SÃO PAULO (Reuters) - Uma das mais extraordinárias poetas da língua inglesa, Emily Dickinson (1830-1886) teve uma vida quase anônima, vivendo e morrendo em Amherst, Massachussets, e não publicando, em vida, mais do que 12 de seus 1.775 poemas até hoje conhecidos.
É procurando captar a atmosfera de seu tempo e o espírito desta mulher original e singular, que talvez nunca suspeitou da fama póstuma de que desfrutaria, que o cineasta inglês Terence Davis realiza “Além das Palavras”, contando com a entrega e a cumplicidade da atriz Cynthia Nixon para encarnar a autora na maior parte do filme.
Diretor de filmes como “Vozes Distantes” (88) e “Amor Profundo” (2011), Davies é um diretor na medida certa para calibrar emoções delicadas, ainda que intensas. Por isso, torna-se ideal para conduzir esta investigação em torno do contexto e da vida de Emily – uma mulher culta, conectada com seu tempo, ciente da discriminação voltada contra uma maior expressão e independência feminina. Rebelde, sim, mas de uma rebeldia contida, seja pelo ambiente calvinista e puritano de Amherst, seja por seu próprio temperamento recatado e uma noção muito particular de integridade.
Contando com um roteiro assinado também por Davies, a história começa com a jovem Emily (Emma Bell) rebelando-se na escola contra imposições religiosas – no que teve o apoio do pai, Edward (Keith Carradine), um advogado culto e politizado que não nutria maiores simpatias pelos excessos do rigor cristão.
De volta a casa, Emily reúne-se aos irmãos, Austin (Duncan Duff) e Vinnie (Jennifer Ehle), compondo um trio afetiva e intelectualmente muito ligado. Os diálogos sofisticados entre estes três e o pai são muito reveladores do ambiente refinado em que se movia Emily, também uma leitora voraz de poetas de sua época, como Robert Browning e sua mulher, Elizabeth Barrett Browning.
O peso de uma era puritana observa-se no entanto no comportamento esperado das mulheres da época. Tanto que Emily pede autorização ao pai para escrever seus poemas à noite.
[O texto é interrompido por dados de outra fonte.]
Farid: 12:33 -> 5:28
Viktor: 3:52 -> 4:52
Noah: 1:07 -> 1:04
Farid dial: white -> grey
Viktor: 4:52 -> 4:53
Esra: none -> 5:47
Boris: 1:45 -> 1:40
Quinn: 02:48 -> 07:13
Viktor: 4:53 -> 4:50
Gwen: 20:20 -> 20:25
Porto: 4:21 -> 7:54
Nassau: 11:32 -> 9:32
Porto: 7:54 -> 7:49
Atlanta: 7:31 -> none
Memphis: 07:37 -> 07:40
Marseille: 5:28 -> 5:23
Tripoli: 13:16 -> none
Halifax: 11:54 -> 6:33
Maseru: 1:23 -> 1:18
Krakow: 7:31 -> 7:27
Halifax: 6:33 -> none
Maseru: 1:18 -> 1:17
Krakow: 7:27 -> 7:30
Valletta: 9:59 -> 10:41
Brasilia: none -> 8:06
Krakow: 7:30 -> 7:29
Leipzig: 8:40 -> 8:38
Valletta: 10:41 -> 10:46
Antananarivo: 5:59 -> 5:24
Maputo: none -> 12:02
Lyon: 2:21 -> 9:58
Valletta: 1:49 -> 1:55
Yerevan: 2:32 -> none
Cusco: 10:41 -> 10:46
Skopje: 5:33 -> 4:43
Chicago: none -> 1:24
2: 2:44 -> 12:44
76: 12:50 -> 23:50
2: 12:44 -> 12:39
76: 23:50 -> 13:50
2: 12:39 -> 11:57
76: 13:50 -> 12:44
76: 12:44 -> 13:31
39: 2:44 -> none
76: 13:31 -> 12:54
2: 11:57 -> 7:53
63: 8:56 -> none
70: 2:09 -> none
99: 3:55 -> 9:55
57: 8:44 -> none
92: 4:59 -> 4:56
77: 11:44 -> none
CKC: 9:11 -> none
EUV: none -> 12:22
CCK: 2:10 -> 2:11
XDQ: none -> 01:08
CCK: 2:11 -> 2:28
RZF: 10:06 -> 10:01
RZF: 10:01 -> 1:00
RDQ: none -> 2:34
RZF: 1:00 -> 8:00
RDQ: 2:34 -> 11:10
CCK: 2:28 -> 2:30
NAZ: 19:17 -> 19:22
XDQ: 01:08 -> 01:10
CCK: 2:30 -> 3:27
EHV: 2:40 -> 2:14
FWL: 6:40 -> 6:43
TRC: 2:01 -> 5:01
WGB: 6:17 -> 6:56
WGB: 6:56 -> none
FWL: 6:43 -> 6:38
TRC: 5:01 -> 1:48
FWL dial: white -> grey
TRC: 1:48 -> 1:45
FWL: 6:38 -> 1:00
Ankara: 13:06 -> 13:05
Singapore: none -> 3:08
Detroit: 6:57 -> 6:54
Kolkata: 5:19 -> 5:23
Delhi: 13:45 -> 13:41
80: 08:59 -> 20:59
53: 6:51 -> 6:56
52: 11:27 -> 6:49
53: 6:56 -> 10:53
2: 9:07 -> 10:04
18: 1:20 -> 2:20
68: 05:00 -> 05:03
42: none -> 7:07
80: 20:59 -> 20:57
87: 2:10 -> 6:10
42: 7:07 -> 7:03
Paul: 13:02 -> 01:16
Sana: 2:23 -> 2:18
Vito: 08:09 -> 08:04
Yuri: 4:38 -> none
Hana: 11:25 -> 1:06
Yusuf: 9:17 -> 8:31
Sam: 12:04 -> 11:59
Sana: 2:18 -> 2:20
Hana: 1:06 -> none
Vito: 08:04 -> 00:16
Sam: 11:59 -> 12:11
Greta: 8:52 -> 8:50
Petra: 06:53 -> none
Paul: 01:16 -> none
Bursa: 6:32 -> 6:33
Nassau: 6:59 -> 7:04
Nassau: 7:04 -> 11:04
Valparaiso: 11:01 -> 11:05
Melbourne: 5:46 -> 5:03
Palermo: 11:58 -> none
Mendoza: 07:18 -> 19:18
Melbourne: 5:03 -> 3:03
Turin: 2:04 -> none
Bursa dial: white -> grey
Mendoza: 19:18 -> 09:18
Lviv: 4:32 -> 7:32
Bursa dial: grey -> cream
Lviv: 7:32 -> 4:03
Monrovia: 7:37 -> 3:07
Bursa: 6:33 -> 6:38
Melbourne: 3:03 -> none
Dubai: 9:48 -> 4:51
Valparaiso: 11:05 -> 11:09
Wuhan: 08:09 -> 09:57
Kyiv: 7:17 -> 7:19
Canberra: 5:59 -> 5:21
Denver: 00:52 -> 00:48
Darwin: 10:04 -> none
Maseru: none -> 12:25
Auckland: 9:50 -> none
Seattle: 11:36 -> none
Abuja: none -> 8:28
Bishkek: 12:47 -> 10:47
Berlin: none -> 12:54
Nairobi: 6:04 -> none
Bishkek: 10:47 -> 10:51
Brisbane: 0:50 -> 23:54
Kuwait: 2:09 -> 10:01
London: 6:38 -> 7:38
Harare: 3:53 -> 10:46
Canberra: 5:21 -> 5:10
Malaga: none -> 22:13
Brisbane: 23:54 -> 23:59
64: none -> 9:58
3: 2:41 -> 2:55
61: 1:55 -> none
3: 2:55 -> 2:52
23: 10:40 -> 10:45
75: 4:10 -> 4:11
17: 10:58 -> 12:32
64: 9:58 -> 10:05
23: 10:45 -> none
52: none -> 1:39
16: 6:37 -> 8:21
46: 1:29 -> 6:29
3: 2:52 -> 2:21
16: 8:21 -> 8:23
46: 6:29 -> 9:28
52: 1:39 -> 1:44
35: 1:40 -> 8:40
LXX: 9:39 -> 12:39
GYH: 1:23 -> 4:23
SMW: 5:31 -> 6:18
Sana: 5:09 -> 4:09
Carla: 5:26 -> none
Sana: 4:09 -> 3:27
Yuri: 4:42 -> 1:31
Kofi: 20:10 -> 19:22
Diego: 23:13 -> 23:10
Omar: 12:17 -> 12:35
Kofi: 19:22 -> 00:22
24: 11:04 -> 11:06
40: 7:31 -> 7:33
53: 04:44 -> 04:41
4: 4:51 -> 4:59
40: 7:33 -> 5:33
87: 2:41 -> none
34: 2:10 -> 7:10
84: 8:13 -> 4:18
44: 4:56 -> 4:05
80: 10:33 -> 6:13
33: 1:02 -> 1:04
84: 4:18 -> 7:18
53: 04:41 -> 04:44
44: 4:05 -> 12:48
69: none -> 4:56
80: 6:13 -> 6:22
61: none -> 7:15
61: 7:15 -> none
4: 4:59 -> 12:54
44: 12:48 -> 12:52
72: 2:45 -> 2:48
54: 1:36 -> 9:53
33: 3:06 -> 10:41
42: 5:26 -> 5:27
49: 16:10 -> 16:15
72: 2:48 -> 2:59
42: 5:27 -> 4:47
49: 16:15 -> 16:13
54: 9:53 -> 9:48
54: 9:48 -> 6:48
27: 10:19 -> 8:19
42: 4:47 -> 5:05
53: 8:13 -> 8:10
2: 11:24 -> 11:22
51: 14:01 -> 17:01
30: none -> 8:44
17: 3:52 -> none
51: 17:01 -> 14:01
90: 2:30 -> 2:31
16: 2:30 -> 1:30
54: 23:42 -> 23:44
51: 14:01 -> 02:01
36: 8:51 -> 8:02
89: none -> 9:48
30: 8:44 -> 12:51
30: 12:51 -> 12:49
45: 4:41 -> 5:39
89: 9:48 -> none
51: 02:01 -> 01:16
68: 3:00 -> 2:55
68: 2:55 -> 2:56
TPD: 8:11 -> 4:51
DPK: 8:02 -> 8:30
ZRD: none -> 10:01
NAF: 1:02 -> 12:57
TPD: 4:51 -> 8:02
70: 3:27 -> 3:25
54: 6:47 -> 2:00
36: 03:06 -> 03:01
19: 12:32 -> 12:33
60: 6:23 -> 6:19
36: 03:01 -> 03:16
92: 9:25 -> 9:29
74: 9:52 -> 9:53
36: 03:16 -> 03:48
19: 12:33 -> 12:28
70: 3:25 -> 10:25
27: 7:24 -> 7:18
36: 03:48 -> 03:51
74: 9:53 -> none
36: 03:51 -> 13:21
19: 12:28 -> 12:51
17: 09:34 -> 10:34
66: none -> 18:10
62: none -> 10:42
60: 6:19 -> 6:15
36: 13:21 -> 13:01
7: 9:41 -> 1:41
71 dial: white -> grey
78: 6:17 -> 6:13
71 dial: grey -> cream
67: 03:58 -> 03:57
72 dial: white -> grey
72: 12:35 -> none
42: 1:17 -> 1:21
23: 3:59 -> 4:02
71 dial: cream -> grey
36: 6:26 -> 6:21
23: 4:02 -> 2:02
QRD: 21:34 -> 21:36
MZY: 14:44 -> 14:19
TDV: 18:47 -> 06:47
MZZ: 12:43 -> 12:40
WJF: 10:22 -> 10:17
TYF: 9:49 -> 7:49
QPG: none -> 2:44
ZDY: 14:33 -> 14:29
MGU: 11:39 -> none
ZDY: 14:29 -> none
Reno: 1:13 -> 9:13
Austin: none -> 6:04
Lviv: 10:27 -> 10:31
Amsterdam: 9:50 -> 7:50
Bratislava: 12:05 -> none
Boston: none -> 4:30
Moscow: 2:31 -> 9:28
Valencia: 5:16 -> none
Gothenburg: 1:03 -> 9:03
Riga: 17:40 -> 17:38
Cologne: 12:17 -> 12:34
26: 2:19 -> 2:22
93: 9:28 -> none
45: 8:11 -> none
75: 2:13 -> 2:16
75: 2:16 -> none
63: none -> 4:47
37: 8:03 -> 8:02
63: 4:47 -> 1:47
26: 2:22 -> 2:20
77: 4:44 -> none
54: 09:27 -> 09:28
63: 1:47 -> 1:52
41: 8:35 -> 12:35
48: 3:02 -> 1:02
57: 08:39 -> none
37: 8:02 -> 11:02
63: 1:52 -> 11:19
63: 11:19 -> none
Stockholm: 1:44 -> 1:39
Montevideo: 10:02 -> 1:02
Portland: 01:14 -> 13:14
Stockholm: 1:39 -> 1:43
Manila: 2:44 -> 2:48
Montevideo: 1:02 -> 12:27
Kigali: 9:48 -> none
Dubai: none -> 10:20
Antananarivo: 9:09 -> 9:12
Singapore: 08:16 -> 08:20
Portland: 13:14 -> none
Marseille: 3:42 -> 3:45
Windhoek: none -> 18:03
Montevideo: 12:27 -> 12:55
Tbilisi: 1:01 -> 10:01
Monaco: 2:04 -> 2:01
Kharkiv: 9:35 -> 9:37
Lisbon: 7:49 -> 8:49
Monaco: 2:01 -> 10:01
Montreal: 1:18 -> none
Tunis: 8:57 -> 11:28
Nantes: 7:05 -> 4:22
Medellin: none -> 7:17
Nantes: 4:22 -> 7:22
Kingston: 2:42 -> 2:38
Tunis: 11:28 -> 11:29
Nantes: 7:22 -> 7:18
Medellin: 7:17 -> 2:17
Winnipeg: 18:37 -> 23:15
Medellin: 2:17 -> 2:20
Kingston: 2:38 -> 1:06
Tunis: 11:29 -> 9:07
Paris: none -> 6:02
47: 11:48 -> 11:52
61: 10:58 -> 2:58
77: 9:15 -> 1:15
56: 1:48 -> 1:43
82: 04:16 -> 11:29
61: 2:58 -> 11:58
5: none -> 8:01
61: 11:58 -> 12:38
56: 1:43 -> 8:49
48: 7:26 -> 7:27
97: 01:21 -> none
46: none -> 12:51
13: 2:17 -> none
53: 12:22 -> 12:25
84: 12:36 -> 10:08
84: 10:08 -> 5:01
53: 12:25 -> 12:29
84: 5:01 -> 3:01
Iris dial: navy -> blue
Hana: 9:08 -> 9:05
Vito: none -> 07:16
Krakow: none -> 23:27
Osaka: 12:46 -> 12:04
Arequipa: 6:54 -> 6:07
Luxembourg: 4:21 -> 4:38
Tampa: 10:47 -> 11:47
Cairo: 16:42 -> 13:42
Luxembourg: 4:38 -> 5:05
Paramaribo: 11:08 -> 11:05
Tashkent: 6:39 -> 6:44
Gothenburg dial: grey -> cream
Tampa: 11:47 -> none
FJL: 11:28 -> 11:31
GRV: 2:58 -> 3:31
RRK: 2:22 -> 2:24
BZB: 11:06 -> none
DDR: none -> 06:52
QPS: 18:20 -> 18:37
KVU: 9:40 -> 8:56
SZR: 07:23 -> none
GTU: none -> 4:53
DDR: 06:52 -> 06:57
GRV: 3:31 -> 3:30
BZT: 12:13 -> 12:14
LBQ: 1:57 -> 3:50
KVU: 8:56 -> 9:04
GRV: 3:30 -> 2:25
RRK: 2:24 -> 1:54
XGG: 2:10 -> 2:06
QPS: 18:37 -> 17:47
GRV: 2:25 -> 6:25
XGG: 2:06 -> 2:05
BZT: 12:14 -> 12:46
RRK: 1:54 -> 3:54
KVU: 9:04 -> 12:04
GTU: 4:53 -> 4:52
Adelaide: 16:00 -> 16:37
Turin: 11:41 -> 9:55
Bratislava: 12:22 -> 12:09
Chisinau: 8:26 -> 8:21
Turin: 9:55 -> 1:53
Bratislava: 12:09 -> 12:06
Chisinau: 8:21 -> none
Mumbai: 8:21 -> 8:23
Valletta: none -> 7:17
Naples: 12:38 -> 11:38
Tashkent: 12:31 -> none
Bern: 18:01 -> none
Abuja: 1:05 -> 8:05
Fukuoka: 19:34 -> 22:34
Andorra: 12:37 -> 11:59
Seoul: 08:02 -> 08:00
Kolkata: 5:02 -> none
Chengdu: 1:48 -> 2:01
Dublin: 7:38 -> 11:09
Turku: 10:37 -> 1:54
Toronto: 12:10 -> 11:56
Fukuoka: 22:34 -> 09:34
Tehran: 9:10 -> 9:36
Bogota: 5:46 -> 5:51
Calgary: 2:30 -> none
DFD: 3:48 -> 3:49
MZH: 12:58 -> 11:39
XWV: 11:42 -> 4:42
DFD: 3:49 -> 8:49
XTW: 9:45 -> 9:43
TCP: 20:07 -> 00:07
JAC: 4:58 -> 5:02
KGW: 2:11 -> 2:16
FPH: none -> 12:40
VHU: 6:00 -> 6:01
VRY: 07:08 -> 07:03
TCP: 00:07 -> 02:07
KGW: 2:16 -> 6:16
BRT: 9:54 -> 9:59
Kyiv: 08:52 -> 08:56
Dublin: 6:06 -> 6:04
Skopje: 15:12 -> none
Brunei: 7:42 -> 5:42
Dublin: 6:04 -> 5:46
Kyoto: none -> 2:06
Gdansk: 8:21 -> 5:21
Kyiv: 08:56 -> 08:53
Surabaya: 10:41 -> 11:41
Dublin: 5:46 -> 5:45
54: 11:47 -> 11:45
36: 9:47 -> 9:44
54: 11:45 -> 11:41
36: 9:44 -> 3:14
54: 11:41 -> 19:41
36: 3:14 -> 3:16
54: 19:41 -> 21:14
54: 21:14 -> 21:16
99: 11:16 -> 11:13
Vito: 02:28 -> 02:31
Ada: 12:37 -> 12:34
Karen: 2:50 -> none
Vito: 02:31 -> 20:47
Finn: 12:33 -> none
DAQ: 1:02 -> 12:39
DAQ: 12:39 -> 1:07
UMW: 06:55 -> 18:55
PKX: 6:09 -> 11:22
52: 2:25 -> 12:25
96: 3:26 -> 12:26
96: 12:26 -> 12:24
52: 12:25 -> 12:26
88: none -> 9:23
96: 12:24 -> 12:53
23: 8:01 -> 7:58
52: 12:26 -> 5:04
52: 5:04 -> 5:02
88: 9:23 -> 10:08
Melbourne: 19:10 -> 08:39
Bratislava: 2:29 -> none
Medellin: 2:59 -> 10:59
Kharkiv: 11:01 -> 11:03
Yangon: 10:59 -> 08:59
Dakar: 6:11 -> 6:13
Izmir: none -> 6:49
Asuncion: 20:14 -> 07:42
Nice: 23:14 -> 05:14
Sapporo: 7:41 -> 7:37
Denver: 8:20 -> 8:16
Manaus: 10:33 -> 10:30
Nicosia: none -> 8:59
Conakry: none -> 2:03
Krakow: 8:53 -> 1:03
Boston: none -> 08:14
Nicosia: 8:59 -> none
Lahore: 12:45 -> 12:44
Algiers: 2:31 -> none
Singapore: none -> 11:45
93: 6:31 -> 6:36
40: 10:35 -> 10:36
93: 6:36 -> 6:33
Entre os dois, aliás, havia um relacionamento afetuoso mas não faltam situações que demonstram que há limites para a emancipação de Emily.
O grande acerto do filme é contemplar as contradições da própria poeta, uma mulher solitária, sem maiores relacionamentos fora deste círculo familiar, que nunca se casou e parece ter nutrido apenas paixões platônicas e impossíveis – como por um pastor casado, Charles Wadsworth (Eric Loren), seu grande amigo.
Ao lado desta vivência social restrita, em que desponta apenas uma amiga peculiarmente extrovertida, Vrying Buffam (Catherine Bailey), estrutura-se toda uma densa vida interior, traduzida nos belos poemas de Emily – e o filme apresenta vários deles, na leitura expressiva de Cynthia Nixon.
Sem pretender igualmente esgotar todos os mistérios da personagem, bem como de suas escolhas, “Além das Palavras” contribui para traçar um retrato bastante realista e emotivo de quem ela pode ter sido, compreendendo as circunstâncias de sua época e as tragédias de sua vida – como a morte de sua mãe (Joanna Bacon) e sua própria saúde precária, com um doloroso problema renal que tornou seus últimos anos particularmente difíceis.
A fotografia do alemão Florian Hoffmeister – que foi parceiro do diretor em “Amor Profundo” – é uma ferramenta imprescindível à criação dos climas suaves e contrastados que se alternam à medida que a narrativa avança, contribuindo para um aspecto natural e vivo de cada momento, sem o ranço de alguns filmes de época. Este aspecto técnico é particularmente importante num filme que se desenrola muito em ambientes internos, quase claustrofóbico, traduzindo a implosão emocional de Emily – cuja imaginação e sensibilidade, no entanto, a levaram a ultrapassar os limites de seu tempo de uma forma extraordinária.